▶ _Data supplied_

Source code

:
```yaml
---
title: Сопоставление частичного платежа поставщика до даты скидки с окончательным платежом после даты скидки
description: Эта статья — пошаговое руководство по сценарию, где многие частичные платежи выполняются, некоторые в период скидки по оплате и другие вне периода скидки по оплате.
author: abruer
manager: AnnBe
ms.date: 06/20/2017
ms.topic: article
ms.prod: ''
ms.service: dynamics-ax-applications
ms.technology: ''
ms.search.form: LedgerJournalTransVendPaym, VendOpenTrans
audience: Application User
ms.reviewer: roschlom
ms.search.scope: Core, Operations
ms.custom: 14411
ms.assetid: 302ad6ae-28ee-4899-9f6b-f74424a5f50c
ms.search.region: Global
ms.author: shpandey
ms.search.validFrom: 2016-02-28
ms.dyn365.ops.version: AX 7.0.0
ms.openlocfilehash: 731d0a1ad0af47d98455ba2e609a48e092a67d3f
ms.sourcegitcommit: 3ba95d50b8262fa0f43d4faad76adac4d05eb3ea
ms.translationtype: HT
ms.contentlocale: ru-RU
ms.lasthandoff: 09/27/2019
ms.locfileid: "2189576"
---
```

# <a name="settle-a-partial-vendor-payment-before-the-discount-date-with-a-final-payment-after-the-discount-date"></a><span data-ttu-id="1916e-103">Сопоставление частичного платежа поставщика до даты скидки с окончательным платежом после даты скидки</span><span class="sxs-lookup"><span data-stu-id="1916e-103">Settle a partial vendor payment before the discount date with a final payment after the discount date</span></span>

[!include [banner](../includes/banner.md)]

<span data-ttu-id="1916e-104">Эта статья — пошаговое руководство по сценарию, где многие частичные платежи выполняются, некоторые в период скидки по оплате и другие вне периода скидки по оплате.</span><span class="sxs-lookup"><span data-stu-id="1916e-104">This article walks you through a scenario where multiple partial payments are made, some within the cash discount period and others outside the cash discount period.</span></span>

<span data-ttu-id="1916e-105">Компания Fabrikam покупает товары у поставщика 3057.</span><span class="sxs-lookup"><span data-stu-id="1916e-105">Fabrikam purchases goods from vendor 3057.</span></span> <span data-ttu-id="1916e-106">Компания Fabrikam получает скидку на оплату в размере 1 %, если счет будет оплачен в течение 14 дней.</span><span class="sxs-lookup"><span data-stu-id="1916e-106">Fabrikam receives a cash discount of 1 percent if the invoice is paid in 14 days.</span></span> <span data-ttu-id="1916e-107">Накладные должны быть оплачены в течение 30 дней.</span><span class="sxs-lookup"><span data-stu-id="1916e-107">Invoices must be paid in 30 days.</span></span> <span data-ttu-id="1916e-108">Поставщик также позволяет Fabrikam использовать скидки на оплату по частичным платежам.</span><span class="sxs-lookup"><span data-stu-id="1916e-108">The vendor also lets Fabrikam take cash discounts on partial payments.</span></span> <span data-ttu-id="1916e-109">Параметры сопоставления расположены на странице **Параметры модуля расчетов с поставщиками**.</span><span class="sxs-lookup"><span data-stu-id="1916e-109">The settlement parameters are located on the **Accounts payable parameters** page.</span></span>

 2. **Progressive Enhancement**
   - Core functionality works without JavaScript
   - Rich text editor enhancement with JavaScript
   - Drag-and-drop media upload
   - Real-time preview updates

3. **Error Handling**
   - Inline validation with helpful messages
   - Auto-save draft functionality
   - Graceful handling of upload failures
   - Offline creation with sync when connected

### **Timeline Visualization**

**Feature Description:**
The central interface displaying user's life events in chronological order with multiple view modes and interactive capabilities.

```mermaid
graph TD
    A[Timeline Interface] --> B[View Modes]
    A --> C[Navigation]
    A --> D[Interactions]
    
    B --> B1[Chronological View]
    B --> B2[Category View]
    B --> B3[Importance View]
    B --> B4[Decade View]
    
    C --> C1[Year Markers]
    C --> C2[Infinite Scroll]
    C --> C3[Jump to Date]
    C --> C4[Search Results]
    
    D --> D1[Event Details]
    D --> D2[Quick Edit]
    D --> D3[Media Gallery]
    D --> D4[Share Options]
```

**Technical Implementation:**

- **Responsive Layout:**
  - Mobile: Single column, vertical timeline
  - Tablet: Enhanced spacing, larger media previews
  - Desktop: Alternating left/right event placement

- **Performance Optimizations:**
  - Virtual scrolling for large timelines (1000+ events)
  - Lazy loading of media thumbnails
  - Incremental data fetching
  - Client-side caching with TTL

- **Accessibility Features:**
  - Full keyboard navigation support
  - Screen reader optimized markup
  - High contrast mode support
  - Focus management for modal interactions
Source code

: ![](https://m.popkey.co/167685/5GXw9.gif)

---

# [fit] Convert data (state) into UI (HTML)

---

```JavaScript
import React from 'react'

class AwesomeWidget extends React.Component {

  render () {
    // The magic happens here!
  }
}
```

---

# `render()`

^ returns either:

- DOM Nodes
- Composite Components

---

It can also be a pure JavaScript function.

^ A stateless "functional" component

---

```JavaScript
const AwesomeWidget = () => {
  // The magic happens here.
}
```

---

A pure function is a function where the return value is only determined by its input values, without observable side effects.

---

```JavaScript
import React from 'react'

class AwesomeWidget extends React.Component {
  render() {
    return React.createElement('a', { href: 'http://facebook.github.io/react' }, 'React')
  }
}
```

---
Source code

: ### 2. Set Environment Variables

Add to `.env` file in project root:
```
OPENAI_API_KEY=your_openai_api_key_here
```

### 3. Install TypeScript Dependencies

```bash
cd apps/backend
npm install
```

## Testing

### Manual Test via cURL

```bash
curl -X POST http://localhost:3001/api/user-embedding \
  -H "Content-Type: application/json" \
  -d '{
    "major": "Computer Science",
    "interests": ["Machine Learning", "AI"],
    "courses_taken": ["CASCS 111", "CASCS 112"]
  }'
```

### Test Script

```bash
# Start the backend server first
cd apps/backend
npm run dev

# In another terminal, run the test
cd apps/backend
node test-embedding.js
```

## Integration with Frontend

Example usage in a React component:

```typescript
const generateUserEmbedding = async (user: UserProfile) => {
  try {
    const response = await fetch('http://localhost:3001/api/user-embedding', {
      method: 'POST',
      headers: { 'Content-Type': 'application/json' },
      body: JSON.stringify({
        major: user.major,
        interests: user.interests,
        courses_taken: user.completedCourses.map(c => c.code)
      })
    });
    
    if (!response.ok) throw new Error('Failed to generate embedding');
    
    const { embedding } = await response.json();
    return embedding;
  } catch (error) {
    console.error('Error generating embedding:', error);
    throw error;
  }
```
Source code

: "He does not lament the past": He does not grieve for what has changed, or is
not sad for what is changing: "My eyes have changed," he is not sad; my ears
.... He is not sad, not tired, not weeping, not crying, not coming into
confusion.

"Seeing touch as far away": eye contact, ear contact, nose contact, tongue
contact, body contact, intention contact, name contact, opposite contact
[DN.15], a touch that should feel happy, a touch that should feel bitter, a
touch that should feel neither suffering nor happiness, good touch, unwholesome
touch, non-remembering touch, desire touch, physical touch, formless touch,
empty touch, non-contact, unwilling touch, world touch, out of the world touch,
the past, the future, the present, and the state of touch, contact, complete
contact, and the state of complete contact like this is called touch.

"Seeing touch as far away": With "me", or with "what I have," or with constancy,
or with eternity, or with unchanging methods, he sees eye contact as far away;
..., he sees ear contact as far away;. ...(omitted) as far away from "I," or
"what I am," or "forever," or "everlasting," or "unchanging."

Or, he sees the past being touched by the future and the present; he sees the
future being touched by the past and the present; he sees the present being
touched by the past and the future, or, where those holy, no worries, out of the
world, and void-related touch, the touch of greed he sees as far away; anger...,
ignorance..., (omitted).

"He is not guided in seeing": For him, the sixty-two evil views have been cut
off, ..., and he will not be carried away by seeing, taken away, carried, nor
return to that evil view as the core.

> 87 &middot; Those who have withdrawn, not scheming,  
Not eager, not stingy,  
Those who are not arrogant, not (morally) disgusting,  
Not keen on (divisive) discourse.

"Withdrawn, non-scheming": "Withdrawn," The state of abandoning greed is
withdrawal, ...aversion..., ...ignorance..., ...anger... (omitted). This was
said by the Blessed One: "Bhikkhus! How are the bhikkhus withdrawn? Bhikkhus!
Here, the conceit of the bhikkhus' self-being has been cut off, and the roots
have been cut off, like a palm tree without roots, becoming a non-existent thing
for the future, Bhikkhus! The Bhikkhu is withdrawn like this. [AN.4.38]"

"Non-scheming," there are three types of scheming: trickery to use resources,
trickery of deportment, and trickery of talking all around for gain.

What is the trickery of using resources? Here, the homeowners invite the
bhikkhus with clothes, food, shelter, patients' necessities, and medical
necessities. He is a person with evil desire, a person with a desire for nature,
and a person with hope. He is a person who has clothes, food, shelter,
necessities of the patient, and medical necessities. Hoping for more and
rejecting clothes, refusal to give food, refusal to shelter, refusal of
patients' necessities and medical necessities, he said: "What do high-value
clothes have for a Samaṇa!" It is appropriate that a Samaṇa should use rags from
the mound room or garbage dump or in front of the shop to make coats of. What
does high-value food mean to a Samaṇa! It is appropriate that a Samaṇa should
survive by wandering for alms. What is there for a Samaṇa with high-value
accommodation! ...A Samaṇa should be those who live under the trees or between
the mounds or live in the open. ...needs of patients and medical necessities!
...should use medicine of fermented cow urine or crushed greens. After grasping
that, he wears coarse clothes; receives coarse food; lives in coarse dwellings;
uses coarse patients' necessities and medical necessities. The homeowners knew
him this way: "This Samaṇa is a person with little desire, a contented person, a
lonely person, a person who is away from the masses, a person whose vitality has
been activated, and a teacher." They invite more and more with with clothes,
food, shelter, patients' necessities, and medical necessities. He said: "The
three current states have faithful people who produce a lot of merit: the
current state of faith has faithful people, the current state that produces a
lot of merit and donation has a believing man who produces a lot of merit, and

▶ _Work required_
In the data above, find the line with "return to that evil view as the core." and the line with "abandoning greed is". Retype both, plus every line between them, exactly.

▶ _Task solution_
return to that evil view as the core.

> 87 &middot; Those who have withdrawn, not scheming,  
Not eager, not stingy,  
Those who are not arrogant, not (morally) disgusting,  
Not keen on (divisive) discourse.

"Withdrawn, non-scheming": "Withdrawn," The state of abandoning greed is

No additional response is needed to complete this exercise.